- _CONSIGNE_: Remplacez « passants » par « promeneurs » dans le texte sur l'humain augmenté, puis réécrivez tout ce qui va de « Qui n’a pas rêvé » jusqu'à « issue de l’enfer. ».

- _EXTRAIT DU TEXTE_:
━━━━━━━━━━━━━━━━━━━━
A propos de chien, je me demande ce que l’implant retranscrirait. Cela m’a rappelé l’histoire de cette jeune femme qui a passé dix ans de sa vie à dresser sa chienne à communiquer avec elle par l’intermédiaire d’une sorte de piano dont les touches correspondaient à des mots. L’animal connaissait une vingtaine de mots mais n’en utilisait que trois : Sortir, manger et jouer.

Qui n’a pas rêvé enfant d’écraser une balle de tennis comme Super Jaimie, ou de tordre une barre de fer comme l’homme qui valait trois milliards ?

Qui n’a pas souhaité avoir les facultés bio-ioniques de ces héros et devenir par le miracle de la science un humain augmenté ?

Pourtant, je suis à peu près certaine que si vous faisiez un sondage dans la rue, la plupart des passants à qui vous proposeriez l’implant d’un mini-ordinateur partiraient en courant. Si secrètement nous aspirons tous, d’une manière ou d’une autre, à la vie éternelle, le mythe de Faust a la dent dure et il faudra pas mal de temps avant que nous ne nous défissions de l’idée démoniaque que toute amélioration de notre condition humaine est issue de l’enfer.
━━━━━━━━━━━━━━━━━━━━
- _JEU DE DONNÉES_:
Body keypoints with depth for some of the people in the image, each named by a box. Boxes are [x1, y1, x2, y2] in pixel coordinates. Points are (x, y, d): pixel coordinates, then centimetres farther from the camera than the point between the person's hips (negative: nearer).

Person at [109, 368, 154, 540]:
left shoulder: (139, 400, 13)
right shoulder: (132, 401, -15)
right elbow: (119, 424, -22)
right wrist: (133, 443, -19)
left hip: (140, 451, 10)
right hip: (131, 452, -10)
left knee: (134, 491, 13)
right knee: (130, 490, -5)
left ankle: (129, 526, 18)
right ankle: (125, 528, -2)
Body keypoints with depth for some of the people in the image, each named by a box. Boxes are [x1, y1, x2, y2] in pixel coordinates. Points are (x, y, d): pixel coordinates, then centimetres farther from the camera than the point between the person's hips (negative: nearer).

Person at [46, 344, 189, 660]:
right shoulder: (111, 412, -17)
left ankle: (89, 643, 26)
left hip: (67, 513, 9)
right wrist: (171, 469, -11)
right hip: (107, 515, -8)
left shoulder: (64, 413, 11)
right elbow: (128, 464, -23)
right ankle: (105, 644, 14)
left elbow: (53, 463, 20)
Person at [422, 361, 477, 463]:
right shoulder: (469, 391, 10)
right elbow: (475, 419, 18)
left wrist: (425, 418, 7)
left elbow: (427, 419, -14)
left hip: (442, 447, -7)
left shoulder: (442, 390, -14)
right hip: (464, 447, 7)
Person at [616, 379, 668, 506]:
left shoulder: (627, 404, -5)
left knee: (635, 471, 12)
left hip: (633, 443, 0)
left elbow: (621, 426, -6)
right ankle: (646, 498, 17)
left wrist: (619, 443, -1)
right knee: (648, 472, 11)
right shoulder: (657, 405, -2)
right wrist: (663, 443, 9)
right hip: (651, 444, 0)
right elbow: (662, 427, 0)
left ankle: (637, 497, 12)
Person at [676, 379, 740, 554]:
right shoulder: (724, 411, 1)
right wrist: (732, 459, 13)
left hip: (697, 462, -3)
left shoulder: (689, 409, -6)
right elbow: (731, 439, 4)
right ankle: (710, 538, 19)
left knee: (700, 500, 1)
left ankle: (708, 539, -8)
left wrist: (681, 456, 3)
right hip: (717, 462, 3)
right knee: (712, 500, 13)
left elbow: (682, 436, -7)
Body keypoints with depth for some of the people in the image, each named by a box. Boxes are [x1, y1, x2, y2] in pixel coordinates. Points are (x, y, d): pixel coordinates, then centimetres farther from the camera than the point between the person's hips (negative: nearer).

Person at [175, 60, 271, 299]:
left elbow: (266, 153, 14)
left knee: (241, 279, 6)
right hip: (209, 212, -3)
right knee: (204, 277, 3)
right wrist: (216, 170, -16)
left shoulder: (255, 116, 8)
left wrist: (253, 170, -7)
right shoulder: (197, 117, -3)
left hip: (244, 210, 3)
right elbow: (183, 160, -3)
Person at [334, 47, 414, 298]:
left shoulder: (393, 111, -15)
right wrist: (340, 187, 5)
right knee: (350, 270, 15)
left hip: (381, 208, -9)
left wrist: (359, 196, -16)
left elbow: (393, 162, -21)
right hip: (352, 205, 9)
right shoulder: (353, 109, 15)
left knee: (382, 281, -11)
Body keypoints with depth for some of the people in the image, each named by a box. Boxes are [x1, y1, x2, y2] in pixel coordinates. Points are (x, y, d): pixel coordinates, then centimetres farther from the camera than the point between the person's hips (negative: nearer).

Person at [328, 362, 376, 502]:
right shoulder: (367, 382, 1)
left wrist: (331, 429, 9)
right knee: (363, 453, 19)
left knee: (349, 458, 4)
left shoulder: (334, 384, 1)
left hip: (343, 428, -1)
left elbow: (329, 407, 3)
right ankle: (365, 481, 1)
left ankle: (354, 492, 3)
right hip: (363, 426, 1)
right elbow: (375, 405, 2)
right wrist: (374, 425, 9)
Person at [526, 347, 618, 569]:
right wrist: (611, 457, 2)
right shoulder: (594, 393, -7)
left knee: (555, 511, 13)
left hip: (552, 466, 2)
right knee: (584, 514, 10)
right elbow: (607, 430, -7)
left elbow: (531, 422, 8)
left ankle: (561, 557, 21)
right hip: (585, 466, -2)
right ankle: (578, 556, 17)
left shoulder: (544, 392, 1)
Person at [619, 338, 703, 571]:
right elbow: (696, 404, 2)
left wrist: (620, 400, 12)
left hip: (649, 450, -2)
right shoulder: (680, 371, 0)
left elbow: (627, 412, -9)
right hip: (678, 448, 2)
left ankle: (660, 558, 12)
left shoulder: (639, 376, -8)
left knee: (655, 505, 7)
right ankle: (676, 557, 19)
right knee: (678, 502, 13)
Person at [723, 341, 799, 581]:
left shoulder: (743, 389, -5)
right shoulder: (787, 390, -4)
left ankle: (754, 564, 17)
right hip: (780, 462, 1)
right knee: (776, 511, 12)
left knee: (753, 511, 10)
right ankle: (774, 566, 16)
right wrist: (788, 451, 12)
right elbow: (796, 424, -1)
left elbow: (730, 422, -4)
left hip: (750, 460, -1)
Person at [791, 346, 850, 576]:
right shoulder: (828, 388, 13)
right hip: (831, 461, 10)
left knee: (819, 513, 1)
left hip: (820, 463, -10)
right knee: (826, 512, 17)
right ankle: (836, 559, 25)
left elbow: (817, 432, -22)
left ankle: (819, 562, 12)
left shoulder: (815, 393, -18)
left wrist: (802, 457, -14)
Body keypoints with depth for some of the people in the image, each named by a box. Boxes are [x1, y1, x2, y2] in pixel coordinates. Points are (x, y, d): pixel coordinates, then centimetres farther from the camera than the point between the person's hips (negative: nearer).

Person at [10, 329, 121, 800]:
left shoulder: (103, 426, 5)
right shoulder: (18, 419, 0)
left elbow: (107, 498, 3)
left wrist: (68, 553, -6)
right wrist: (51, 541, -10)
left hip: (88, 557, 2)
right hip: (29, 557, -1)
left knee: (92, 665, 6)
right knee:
━━━━━━━━━━━━━━━━━━━━
- _CORRIGÉ_:
Qui n’a pas rêvé enfant d’écraser une balle de tennis comme Super Jaimie, ou de tordre une barre de fer comme l’homme qui valait trois milliards ?

Qui n’a pas souhaité avoir les facultés bio-ioniques de ces héros et devenir par le miracle de la science un humain augmenté ?

Pourtant, je suis à peu près certaine que si vous faisiez un sondage dans la rue, la plupart des promeneurs à qui vous proposeriez l’implant d’un mini-ordinateur partiraient en courant. Si secrètement nous aspirons tous, d’une manière ou d’une autre, à la vie éternelle, le mythe de Faust a la dent dure et il faudra pas mal de temps avant que nous ne nous défissions de l’idée démoniaque que toute amélioration de notre condition humaine est issue de l’enfer.